EXERCISE BRIEF.
Leave out the pictures, and quote exactly the lines running from the one with "darovaný orgán za své a pacient" through the last line of the entries below.

BEGIN GIVEN RECORDS

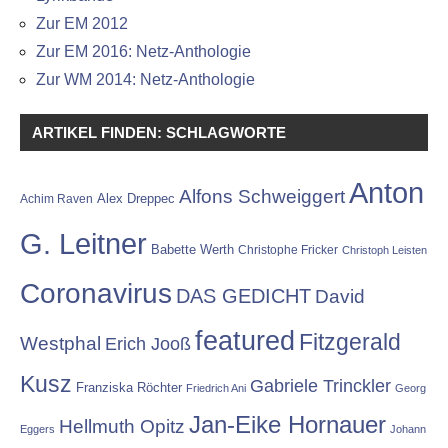
Zur EM 2012
Zur EM 2016: Netz-Anthologie
Zur WM 2014: Netz-Anthologie
ARTIKEL FINDEN: SCHLAGWORTE
Anton
Alfons Schweiggert
Alex Dreppec
Achim Raven
G. Leitner
Babette Werth
Christophe Fricker
Christoph Leisten
Coronavirus
DAS GEDICHT
David
featured
Fitzgerald
Westphal
Erich Jooß
Kusz
Gabriele Trinckler
Franziska Röchter
Friedrich Ani
Georg
Jan-Eike Hornauer
Hellmuth Opitz
Eggers
Johann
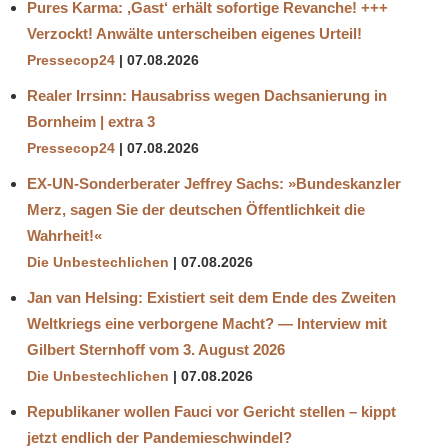
Pures Karma: ‚Gast‘ erhält sofortige Revanche! +++
Verzockt! Anwälte unterscheiben eigenes Urteil!
Pressecop24
07.08.2026
Realer Irrsinn: Hausabriss wegen Dachsanierung in
Bornheim | extra 3
Pressecop24
07.08.2026
EX-UN-Sonderberater Jeffrey Sachs: »Bundeskanzler
Merz, sagen Sie der deutschen Öffentlichkeit die
Wahrheit!«
Die Unbestechlichen
07.08.2026
Jan van Helsing: Existiert seit dem Ende des Zweiten
Weltkriegs eine verborgene Macht? — Interview mit
Gilbert Sternhoff vom 3. August 2026
Die Unbestechlichen
07.08.2026
Republikaner wollen Fauci vor Gericht stellen – kippt
jetzt endlich der Pandemieschwindel?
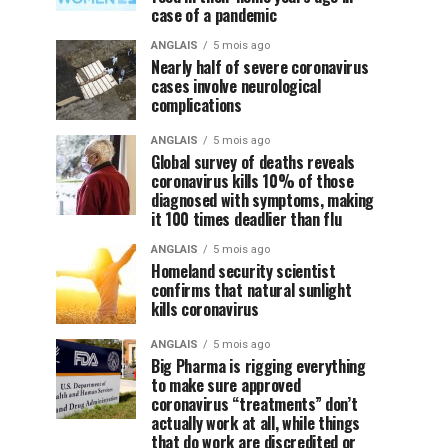
case of a pandemic
ANGLAIS
5 mois ago
Nearly half of severe coronavirus
cases involve neurological
complications
ANGLAIS
5 mois ago
Global survey of deaths reveals
coronavirus kills 10% of those
diagnosed with symptoms, making
it 100 times deadlier than flu
ANGLAIS
5 mois ago
Homeland security scientist
confirms that natural sunlight
kills coronavirus
ANGLAIS
5 mois ago
Big Pharma is rigging everything
to make sure approved
coronavirus “treatments” don’t
actually work at all, while things
that do work are discredited or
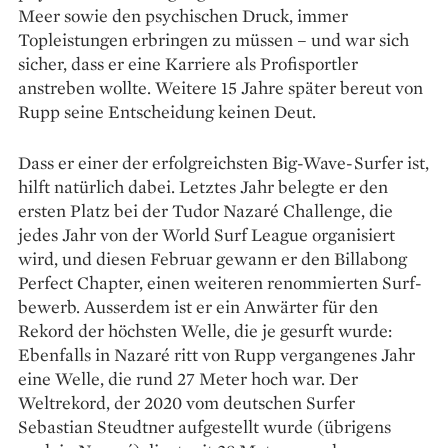
Meer sowie den psychischen Druck, immer
Topleistungen erbringen zu müssen – und war sich
sicher, dass er eine Karriere als Profisportler
anstreben wollte. Weitere 15 Jahre später bereut von
Rupp seine Entscheidung keinen Deut.
Dass er einer der erfolg­reichsten Big-Wave-Surfer ist,
hilft natürlich dabei. Letztes Jahr belegte er den
ersten Platz bei der Tudor Nazaré Challenge, die
jedes Jahr von der World Surf League organisiert
wird, und diesen Februar gewann er den Billabong
Perfect Chapter, einen weiteren renommierten Surf­
bewerb. Ausserdem ist er ein Anwärter für den
Rekord der höchsten Welle, die je gesurft wurde:
Ebenfalls in Nazaré ritt von Rupp vergangenes Jahr
eine Welle, die rund 27 Meter hoch war. Der
Weltrekord, der 2020 vom deutschen Surfer
Sebastian Steudtner aufgestellt wurde (übrigens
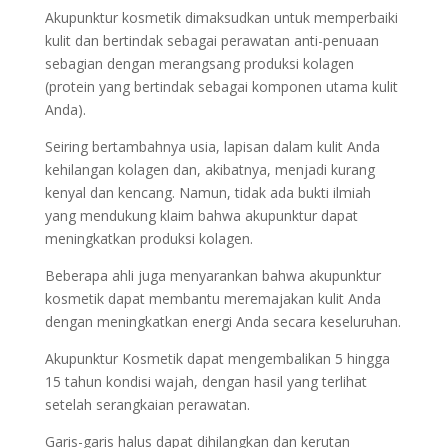
Akupunktur kosmetik dimaksudkan untuk memperbaiki
kulit dan bertindak sebagai perawatan anti-penuaan
sebagian dengan merangsang produksi kolagen
(protein yang bertindak sebagai komponen utama kulit
Anda).
Seiring bertambahnya usia, lapisan dalam kulit Anda
kehilangan kolagen dan, akibatnya, menjadi kurang
kenyal dan kencang. Namun, tidak ada bukti ilmiah
yang mendukung klaim bahwa akupunktur dapat
meningkatkan produksi kolagen.
Beberapa ahli juga menyarankan bahwa akupunktur
kosmetik dapat membantu meremajakan kulit Anda
dengan meningkatkan energi Anda secara keseluruhan.
Akupunktur Kosmetik dapat mengembalikan 5 hingga
15 tahun kondisi wajah, dengan hasil yang terlihat
setelah serangkaian perawatan.
Garis-garis halus dapat dihilangkan dan kerutan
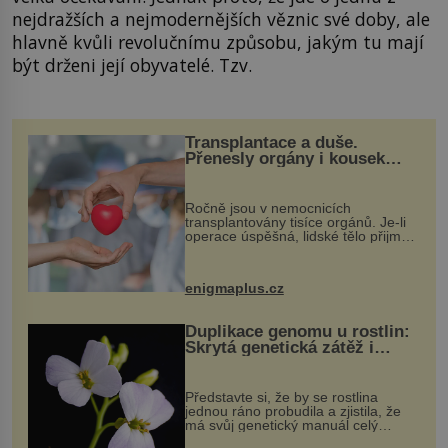
nejdražších a nejmodernějších věznic své doby, ale
hlavně kvůli revolučnímu způsobu, jakým tu mají
být drženi její obyvatelé. Tzv.
Transplantace a duše.
Přenesly orgány i kousek
osobnosti dárce?
Ročně jsou v nemocnicích
transplantovány tisíce orgánů. Je-li
operace úspěšná, lidské tělo přijme
darovaný orgán za své a pacient
může vést plnohodnotný život. Ale co
když při transplantaci nepřijímám...
enigmaplus.cz
Duplikace genomu u rostlin:
Skrytá genetická zátěž i
evoluční výhoda
Představte si, že by se rostlina
jednou ráno probudila a zjistila, že
má svůj genetický manuál celý
dvakrát. Přesně to se občas v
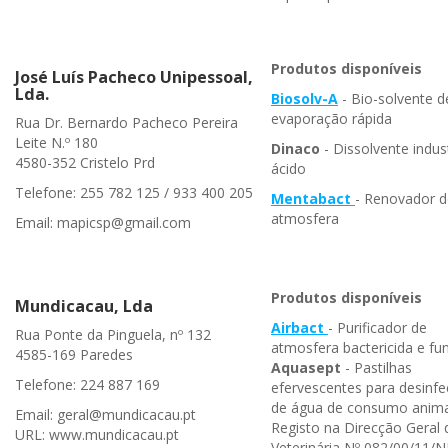
Produtos disponíveis
José Luís Pacheco Unipessoal,
Lda.
Biosolv-A
- Bio-solvente d
evaporação rápida
Rua Dr. Bernardo Pacheco Pereira
Leite N.º 180
Dinaco
- Dissolvente indust
4580-352 Cristelo Prd
ácido
Telefone: 255 782 125 / 933 400 205
Mentabact
- Renovador d
atmosfera
Email: mapicsp@gmail.com
Produtos disponíveis
Mundicacau, Lda
Airbact
- Purificador de
Rua Ponte da Pinguela, nº 132
atmosfera bactericida e fun
4585-169 Paredes
Aquasept
- Pastilhas
Telefone: 224 887 169
efervescentes para desinf
de água de consumo anima
Email: geral@mundicacau.pt
Registo na Direcção Geral 
URL: www.mundicacau.pt
Veterinária Nº 082/00/11/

END GIVEN RECORDS

ANSWER TO THE PROBLEM.
darovaný orgán za své a pacient
může vést plnohodnotný život. Ale co
když při transplantaci nepřijímám...
enigmaplus.cz
Duplikace genomu u rostlin:
Skrytá genetická zátěž i
evoluční výhoda
Představte si, že by se rostlina
jednou ráno probudila a zjistila, že
má svůj genetický manuál celý
dvakrát. Přesně to se občas v
Produtos disponíveis
José Luís Pacheco Unipessoal,
Lda.
Biosolv-A
- Bio-solvente d
evaporação rápida
Rua Dr. Bernardo Pacheco Pereira
Leite N.º 180
Dinaco
- Dissolvente indust
4580-352 Cristelo Prd
ácido
Telefone: 255 782 125 / 933 400 205
Mentabact
- Renovador d
atmosfera
Email: mapicsp@gmail.com
Produtos disponíveis
Mundicacau, Lda
Airbact
- Purificador de
Rua Ponte da Pinguela, nº 132
atmosfera bactericida e fun
4585-169 Paredes
Aquasept
- Pastilhas
Telefone: 224 887 169
efervescentes para desinf
de água de consumo anima
Email: geral@mundicacau.pt
Registo na Direcção Geral 
URL: www.mundicacau.pt
Veterinária Nº 082/00/11/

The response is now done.